Comment by tedsanders

6 days ago

Nope, not what we’re doing.

o3 is still o3 (no nerfing) and o3-pro is new and better than o3.

If we were lying about this, it would be really easy to catch us - just run evals.

(I work at OpenAI.)

51 comments

tedsanders

Anecdotal, but about a week ago I noticed a sharp drop in o3 performance. For many tasks I will compare Gemini 2.5 Pro with o3, running the same prompt in both. Generally for my personal use o3 and G2.5P have been neck-and neck over the last months, with responses I have been very happy with.

However starting from a week ago, the o3 responses became noticeably worse, with G2.5P staying about the same (in terms of what I've come to expect from the two models).
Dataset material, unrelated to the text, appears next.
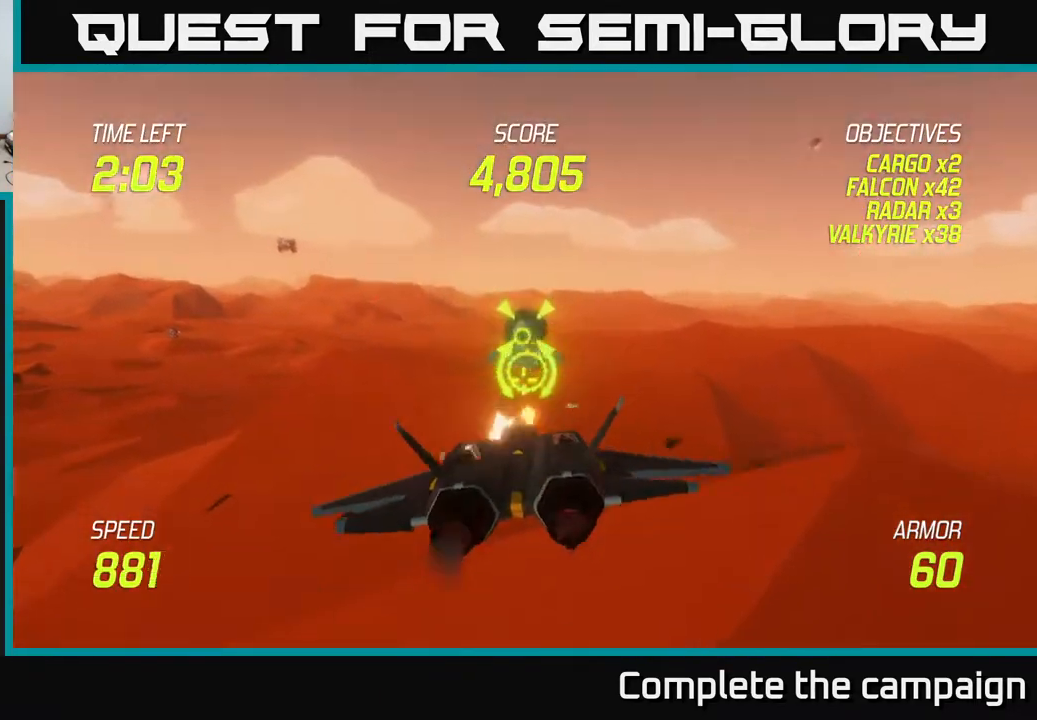
{"buttons": ["L2"], "left_stick": "left", "events": [[17, "R2", "up"], [67, "L2", "down"], [150, "left_stick", "up-left"], [200, "L2", "up"], [267, "L2", "down"], [417, "left_stick", "left"], [450, "L2", "up"], [500, "L2", "down"]]}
This alongside the news that you guys have decreased the price of o3 by 80% does really make it feel like you've quantized the model or knee-capped thinking or something. If you say it is wholly unchanged I'll believe you, but not sure how else to explain the (admittedly subjective) performance drop I've experienced.

IanCal 5 days ago
Are you sure you're using the same models? G2.5P updated almost exactly a week ago.
- fastball 5 days ago
  
  G2.5P might've updated, but that's not the model I noticed a difference. o3 seemed noticeably dumber in isolation, not just compared to G2.5P.
  But yes, perhaps the answer is that about a week ago I started asking subconsciously harder questions, and G2.5P handled them better because it had just been improved, while o3 had not so it seemed worse. Or perhaps G2.5P has always had more capacity than o3, and I wasn't asking hard enough questions to notice a difference before.

fny 5 days ago

Unrelated: Can you all come up with a better naming scheme for your models? I feel like this is a huge UX miss.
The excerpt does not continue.